What the task requires: Within the records below, reproduce without change the lines from the line that has "MAC Address Table Configuration" through the line that has "Snooping Table Synchronization Configuration", and only those.

Dataset extract:
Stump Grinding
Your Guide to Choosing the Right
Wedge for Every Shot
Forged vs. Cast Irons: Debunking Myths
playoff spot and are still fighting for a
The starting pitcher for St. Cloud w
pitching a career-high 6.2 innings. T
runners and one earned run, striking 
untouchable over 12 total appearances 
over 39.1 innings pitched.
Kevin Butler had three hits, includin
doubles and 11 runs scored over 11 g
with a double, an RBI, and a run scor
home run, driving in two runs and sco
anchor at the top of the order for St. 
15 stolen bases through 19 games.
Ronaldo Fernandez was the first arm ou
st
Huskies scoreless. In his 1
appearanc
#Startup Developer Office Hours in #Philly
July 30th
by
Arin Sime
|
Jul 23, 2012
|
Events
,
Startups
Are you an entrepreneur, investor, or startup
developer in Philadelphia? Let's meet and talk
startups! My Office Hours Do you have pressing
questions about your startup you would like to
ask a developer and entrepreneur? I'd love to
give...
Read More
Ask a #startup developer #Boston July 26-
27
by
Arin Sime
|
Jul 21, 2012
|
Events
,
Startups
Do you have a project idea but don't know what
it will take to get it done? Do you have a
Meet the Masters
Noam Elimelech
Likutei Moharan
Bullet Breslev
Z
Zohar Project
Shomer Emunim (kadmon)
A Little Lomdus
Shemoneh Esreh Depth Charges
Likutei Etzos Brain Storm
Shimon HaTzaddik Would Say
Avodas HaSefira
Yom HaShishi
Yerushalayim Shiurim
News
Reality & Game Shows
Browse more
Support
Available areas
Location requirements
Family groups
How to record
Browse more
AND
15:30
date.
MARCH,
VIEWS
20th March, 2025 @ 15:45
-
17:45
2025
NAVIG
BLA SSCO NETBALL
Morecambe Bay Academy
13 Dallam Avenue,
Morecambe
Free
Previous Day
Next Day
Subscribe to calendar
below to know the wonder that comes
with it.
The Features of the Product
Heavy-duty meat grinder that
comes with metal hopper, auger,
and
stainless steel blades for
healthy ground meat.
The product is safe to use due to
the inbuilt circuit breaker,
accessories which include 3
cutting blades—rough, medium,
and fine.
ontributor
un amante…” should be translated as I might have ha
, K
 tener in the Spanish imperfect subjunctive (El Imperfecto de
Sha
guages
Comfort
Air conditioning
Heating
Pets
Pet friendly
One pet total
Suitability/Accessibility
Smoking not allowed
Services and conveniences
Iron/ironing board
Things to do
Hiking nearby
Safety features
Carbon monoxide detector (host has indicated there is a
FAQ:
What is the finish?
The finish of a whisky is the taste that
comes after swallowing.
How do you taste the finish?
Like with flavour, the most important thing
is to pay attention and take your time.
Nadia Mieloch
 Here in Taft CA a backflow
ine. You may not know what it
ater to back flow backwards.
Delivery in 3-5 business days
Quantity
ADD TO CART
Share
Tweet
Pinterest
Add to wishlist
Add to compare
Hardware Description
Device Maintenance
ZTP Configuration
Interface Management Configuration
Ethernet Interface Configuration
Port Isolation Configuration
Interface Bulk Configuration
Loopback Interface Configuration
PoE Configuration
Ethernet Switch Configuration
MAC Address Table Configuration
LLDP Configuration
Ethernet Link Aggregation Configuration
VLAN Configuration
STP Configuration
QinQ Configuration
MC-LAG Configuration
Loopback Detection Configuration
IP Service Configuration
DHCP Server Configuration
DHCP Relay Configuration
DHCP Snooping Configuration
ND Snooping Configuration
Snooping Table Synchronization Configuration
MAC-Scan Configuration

Task solution:
MAC Address Table Configuration
LLDP Configuration
Ethernet Link Aggregation Configuration
VLAN Configuration
STP Configuration
QinQ Configuration
MC-LAG Configuration
Loopback Detection Configuration
IP Service Configuration
DHCP Server Configuration
DHCP Relay Configuration
DHCP Snooping Configuration
ND Snooping Configuration
Snooping Table Synchronization Configuration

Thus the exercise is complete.